Extract to read →
--- Begin ---

I don't have a problem restricting the buffer contents to be consistent
within a page. Or even change the upper layer semantics to specify the
buffer contents using a single byte (0x00..0xff).

But the issue of head and tail remains if there is a block size mismatch
so it's important that we keep scaling the logical block size up when
stacking and reject any bio that can't be honored on a 4Kn device.

> (I use WRITE_SAME to fill devices with a particular pattern in order
> to catch failures to initialize disk structures appropriately,
> personally, but it's just for convenience/speed.)

The intent was for stuff like MD to use it to initialize parity disks,
etc. But adoption has been pretty slow.

I don't have any problems keeping WRITE_SAME around if people are
actually using it. It just seemed like most active users only cared
about writing zeroes.
Christoph Hellwig Jan. 31, 2019, 10:39 a.m. UTC | #10
On Wed, Jan 30, 2019 at 09:08:50AM -0500, John Dorminy wrote:
> (I use WRITE_SAME to fill devices with a particular pattern in order
> to catch failures to initialize disk structures appropriately,
> personally, but it's just for convenience/speed.)

How do you use it?  We don't have a user interface to generate
REQ_OP_WRITE_SAME requests.

--
dm-devel mailing list
dm-devel@redhat.com
https://www.redhat.com/mailman/listinfo/dm-devel
John Dorminy Jan. 31, 2019, 7:41 p.m. UTC | #11
On Thu, Jan 31, 2019 at 5:39 AM Christoph Hellwig <hch@infradead.org> wrote:
>
> On Wed, Jan 30, 2019 at 09:08:50AM -0500, John Dorminy wrote:
> > (I use WRITE_SAME to fill devices with a particular pattern in order
> > to catch failures to initialize disk structures appropriately,
> > personally, but it's just for convenience/speed.)

--- End ---

Given records →

--- Begin ---

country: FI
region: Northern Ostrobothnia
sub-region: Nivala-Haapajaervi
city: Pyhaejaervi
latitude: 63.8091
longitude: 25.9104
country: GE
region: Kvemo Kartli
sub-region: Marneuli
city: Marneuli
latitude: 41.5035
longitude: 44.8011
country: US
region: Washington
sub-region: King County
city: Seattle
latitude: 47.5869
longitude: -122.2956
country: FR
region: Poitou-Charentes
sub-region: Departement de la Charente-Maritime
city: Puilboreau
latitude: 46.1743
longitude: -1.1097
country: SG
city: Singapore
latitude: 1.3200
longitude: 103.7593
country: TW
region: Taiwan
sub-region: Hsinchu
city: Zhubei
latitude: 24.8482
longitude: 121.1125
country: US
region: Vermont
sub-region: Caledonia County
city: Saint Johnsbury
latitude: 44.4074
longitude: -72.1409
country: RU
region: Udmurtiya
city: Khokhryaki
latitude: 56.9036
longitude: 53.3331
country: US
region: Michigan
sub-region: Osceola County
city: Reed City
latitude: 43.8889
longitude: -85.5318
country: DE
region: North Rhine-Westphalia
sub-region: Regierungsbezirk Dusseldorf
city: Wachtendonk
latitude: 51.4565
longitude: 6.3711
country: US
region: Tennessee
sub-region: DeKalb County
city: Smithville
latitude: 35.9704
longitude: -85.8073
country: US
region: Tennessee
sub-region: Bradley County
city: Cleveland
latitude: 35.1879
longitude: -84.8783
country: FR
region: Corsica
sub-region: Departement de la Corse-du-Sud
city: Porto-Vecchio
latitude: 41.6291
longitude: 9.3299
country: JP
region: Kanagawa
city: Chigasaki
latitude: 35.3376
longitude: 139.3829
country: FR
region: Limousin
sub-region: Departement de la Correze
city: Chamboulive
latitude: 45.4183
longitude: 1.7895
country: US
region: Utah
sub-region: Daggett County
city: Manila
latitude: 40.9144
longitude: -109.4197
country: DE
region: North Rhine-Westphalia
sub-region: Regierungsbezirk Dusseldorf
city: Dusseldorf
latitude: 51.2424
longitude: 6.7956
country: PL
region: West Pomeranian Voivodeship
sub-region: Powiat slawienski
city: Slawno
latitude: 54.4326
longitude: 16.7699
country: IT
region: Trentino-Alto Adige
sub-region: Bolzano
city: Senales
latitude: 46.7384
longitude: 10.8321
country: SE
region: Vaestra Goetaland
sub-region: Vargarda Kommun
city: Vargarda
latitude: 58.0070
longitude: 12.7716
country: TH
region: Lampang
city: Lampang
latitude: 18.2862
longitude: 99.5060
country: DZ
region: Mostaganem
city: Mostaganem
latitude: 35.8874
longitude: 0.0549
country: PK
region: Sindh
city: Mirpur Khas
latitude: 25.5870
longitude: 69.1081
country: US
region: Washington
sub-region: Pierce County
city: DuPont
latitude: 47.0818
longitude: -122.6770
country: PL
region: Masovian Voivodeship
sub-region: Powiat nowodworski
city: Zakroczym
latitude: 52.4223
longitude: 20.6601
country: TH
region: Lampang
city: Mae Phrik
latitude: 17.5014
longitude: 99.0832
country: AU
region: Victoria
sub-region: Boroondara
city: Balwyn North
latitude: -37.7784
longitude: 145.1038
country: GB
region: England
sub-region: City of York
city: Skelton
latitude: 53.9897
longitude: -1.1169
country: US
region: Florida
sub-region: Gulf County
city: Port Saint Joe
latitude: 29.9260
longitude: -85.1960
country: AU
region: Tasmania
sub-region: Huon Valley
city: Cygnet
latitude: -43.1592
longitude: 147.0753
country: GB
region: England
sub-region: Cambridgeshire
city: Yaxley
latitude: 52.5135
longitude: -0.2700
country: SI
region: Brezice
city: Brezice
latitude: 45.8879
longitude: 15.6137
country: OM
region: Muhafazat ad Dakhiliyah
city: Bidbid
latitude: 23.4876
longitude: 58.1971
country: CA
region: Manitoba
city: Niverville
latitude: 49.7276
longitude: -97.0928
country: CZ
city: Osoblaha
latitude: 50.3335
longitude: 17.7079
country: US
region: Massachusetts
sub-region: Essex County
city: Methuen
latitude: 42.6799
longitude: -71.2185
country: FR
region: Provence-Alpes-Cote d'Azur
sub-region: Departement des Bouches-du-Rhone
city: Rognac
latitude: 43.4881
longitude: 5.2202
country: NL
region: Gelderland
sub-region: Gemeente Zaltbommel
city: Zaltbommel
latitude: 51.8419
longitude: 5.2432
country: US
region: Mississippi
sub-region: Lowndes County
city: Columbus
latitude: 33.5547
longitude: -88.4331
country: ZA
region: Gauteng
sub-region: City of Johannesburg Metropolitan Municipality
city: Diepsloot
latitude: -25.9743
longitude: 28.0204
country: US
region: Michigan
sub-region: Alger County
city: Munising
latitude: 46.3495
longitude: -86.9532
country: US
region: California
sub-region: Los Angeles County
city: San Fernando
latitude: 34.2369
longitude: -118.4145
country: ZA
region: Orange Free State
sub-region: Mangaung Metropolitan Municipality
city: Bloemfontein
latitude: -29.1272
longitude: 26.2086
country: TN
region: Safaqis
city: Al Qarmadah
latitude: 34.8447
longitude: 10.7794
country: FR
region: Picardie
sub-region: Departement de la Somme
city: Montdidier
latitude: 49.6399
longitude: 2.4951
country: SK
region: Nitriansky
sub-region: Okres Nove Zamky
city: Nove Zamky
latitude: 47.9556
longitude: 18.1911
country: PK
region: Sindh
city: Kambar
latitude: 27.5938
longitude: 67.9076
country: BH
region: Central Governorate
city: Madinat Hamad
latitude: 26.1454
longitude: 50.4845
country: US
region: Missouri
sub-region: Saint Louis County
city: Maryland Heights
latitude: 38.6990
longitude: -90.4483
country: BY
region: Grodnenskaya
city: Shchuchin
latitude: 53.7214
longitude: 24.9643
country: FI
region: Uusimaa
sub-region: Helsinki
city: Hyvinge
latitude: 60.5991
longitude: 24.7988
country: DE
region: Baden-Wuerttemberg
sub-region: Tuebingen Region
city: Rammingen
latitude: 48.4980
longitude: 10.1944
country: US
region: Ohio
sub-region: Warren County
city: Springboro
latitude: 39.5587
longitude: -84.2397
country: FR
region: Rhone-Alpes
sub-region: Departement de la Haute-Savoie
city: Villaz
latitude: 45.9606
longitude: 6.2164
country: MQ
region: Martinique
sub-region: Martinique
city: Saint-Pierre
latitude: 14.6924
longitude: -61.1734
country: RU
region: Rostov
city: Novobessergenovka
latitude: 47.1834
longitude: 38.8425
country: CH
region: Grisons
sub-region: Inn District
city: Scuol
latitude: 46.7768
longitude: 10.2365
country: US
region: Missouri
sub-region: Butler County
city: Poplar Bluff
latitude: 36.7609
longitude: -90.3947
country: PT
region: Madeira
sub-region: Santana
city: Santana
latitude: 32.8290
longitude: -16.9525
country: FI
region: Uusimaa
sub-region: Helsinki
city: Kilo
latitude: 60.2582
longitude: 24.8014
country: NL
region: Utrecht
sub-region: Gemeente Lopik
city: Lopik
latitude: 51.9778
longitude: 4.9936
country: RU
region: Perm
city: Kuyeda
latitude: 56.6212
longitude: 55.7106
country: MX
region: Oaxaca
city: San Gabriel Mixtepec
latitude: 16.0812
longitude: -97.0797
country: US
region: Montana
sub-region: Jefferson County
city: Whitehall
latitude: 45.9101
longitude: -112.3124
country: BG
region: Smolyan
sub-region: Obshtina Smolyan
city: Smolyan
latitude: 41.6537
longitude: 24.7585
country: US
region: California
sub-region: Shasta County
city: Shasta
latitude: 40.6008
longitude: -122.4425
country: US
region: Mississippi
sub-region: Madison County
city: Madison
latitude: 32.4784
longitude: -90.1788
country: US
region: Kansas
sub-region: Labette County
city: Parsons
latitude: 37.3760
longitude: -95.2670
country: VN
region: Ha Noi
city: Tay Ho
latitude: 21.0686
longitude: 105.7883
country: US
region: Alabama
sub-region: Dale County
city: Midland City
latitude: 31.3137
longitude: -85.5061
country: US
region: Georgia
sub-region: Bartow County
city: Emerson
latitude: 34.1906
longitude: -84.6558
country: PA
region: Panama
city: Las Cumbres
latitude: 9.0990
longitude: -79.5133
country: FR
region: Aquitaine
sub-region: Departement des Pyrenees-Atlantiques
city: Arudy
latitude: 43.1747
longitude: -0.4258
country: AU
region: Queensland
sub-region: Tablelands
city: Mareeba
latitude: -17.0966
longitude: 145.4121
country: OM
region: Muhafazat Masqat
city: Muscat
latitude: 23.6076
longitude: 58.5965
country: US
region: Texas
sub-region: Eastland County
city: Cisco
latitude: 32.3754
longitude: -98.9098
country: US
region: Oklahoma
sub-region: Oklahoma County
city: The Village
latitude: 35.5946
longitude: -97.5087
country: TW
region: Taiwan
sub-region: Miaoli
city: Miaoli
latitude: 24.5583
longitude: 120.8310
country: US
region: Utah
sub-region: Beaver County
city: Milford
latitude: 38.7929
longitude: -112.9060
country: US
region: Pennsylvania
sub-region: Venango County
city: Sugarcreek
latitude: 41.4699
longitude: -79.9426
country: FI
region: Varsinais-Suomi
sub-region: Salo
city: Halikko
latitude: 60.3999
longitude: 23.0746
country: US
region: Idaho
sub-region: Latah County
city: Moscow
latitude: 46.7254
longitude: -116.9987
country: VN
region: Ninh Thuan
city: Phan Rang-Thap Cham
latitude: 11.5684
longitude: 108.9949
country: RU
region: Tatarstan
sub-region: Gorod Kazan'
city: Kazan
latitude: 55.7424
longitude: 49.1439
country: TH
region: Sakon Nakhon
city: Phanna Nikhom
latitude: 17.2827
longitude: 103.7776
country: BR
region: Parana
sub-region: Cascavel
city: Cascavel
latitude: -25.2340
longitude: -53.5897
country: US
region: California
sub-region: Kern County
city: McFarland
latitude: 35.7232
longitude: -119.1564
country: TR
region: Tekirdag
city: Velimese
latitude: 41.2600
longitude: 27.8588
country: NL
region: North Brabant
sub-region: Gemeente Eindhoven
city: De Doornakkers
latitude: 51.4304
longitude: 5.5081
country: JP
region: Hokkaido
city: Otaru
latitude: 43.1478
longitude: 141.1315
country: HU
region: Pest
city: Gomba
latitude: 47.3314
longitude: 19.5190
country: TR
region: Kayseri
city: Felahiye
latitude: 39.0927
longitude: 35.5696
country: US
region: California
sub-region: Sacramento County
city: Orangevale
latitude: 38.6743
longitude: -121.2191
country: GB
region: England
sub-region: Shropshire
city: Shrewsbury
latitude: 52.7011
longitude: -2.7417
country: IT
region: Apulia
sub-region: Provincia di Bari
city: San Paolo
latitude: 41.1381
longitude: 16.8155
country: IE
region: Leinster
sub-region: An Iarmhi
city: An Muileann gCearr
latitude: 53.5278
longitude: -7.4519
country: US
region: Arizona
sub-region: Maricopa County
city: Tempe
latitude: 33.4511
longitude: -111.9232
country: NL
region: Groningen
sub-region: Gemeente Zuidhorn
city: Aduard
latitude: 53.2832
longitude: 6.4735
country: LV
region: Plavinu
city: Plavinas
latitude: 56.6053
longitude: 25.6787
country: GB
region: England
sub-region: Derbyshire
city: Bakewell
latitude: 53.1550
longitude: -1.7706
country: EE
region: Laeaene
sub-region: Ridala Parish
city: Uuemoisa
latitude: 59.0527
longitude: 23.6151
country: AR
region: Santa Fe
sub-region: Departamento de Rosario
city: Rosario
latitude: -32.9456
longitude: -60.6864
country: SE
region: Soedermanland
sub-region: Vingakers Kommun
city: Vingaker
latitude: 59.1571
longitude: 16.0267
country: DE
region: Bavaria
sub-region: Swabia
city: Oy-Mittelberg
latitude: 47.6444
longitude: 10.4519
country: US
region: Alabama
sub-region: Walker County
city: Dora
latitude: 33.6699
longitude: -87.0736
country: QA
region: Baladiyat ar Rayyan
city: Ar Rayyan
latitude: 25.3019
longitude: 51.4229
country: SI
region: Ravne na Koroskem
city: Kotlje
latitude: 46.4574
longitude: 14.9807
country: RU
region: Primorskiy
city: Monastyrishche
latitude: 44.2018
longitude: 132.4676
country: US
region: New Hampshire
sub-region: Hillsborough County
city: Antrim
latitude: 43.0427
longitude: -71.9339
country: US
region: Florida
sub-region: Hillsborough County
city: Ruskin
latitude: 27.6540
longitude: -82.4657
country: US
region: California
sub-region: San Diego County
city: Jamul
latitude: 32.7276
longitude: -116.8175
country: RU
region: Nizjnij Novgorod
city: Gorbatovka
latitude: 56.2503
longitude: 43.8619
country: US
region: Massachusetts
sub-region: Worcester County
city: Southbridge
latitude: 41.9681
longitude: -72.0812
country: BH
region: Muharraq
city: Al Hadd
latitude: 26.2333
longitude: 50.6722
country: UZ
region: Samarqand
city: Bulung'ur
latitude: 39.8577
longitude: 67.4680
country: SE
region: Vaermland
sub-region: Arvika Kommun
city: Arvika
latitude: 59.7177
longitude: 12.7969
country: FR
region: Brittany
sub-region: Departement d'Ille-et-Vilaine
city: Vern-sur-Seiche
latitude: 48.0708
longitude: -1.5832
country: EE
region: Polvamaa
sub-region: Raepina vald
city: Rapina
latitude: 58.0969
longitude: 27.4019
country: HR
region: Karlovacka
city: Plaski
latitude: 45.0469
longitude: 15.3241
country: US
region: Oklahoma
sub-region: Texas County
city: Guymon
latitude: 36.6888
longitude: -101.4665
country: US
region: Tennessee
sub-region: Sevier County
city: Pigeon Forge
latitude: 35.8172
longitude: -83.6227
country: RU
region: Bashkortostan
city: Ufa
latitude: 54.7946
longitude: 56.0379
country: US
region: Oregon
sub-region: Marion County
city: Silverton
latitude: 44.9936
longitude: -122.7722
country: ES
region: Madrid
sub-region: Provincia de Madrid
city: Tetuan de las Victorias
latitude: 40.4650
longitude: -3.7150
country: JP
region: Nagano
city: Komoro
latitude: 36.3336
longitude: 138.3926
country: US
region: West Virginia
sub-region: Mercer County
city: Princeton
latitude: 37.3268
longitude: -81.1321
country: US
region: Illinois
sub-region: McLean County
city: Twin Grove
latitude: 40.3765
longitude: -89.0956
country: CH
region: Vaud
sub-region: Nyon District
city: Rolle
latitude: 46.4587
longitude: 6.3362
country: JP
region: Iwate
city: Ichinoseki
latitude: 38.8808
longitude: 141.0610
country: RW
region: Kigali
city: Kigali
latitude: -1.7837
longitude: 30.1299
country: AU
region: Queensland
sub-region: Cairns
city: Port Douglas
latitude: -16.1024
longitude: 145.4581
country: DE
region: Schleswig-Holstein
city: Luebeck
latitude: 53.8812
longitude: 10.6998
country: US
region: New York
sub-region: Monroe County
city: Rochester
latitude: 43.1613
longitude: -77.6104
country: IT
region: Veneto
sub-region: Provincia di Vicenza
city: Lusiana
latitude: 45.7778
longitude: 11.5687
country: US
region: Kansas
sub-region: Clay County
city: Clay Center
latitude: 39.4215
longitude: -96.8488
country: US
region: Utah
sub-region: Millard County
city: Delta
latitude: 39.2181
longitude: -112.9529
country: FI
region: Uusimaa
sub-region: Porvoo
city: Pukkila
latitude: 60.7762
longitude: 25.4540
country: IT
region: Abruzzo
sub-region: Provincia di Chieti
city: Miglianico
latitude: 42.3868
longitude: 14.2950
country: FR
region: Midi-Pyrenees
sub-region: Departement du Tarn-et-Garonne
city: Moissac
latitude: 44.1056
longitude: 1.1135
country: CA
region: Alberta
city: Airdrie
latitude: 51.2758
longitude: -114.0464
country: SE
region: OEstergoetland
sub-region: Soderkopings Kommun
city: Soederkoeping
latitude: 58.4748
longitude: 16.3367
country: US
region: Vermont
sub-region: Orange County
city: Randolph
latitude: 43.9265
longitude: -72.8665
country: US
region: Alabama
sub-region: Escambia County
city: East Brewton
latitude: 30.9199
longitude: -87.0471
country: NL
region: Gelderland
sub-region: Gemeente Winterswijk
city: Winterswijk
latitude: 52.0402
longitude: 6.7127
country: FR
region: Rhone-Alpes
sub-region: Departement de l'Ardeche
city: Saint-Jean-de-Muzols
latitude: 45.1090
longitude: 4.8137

--- End ---

Set exercise A → Translate this sentence from the mailing list thread into Spanish: "I don't have any problems keeping WRITE_SAME around if people are actually using it."
Set exercise B → Reproduce the mailing list thread between "But the issue" and "about writing zeroes.", inclusive.
The material placed after the mailing list thread is separate from it.

Problem solution A → No tengo ningún problema en mantener WRITE_SAME si la gente realmente lo está usando.

Problem solution B →
But the issue of head and tail remains if there is a block size mismatch
so it's important that we keep scaling the logical block size up when
stacking and reject any bio that can't be honored on a 4Kn device.

> (I use WRITE_SAME to fill devices with a particular pattern in order
> to catch failures to initialize disk structures appropriately,
> personally, but it's just for convenience/speed.)

The intent was for stuff like MD to use it to initialize parity disks,
etc. But adoption has been pretty slow.

I don't have any problems keeping WRITE_SAME around if people are
actually using it. It just seemed like most active users only cared
about writing zeroes.